Exercise requirements: Beginning with the first line, return the material verbatim and without pictures.

(Recorded data Opens)

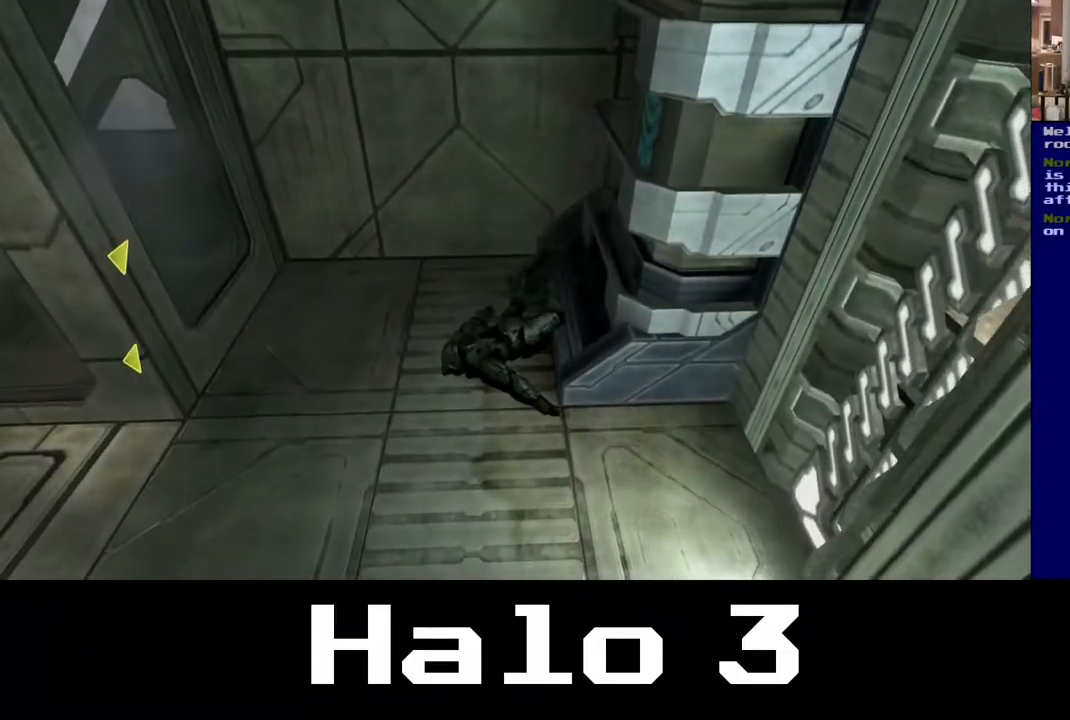
{"buttons": [], "left_stick": "center", "right_stick": "center", "events": []}
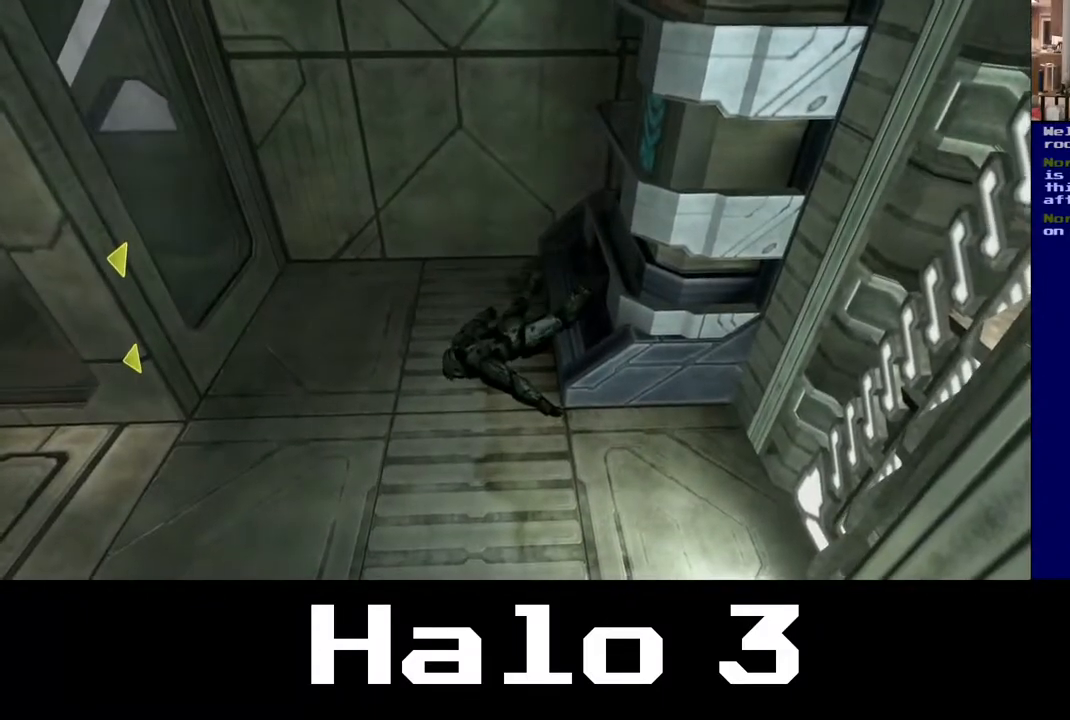
{"buttons": [], "left_stick": "center", "right_stick": "center", "events": []}
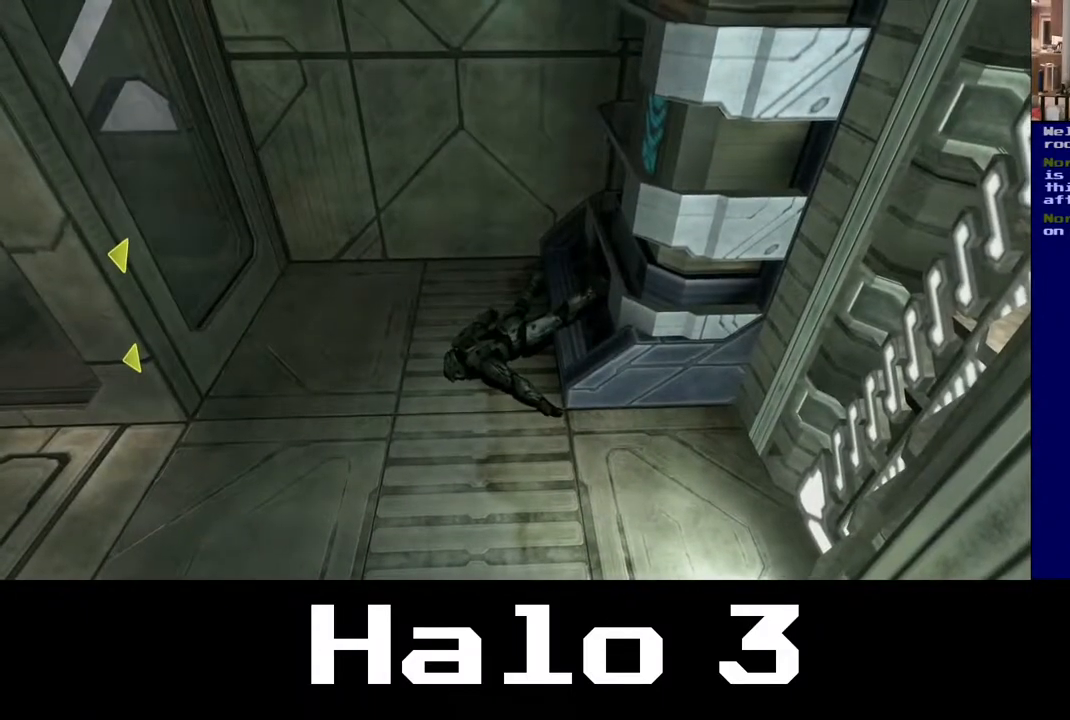
{"buttons": [], "left_stick": "center", "right_stick": "left", "events": [[383, "right_stick", "left"]]}
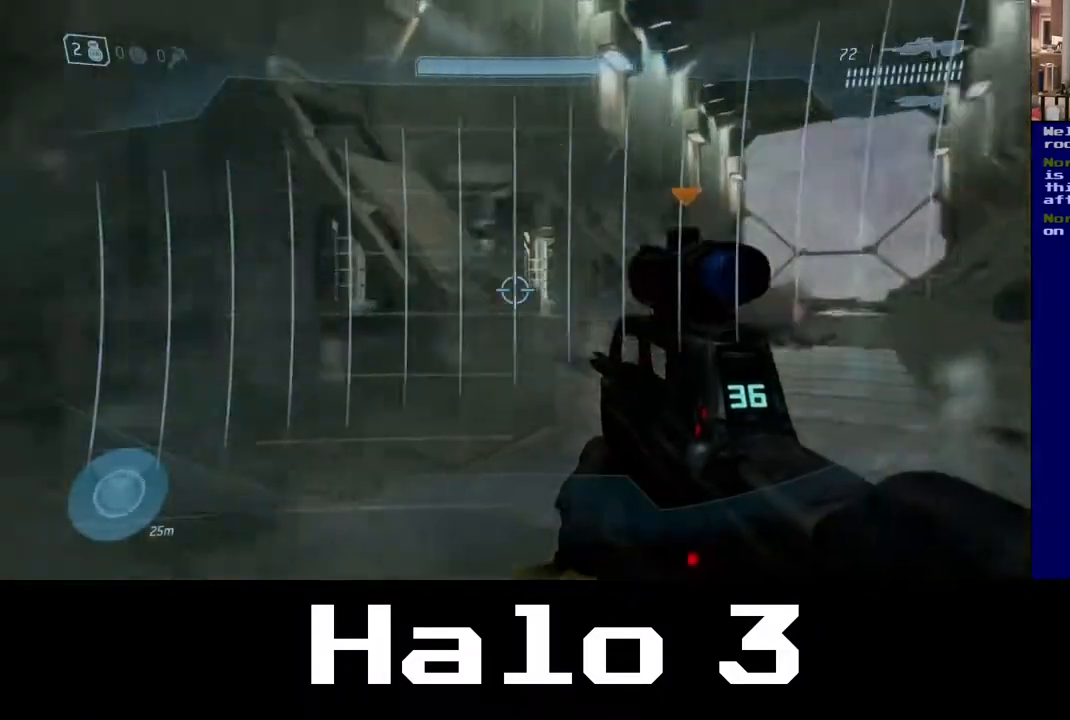
{"buttons": [], "left_stick": "up", "right_stick": "center", "events": [[117, "right_stick", "right"], [183, "left_stick", "up"], [400, "right_stick", "center"]]}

(Recorded data Closes)

Completed exercise:
{"buttons": [], "left_stick": "center", "right_stick": "center", "events": []}
{"buttons": [], "left_stick": "center", "right_stick": "center", "events": []}
{"buttons": [], "left_stick": "center", "right_stick": "left", "events": [[383, "right_stick", "left"]]}
{"buttons": [], "left_stick": "up", "right_stick": "center", "events": [[117, "right_stick", "right"], [183, "left_stick", "up"], [400, "right_stick", "center"]]}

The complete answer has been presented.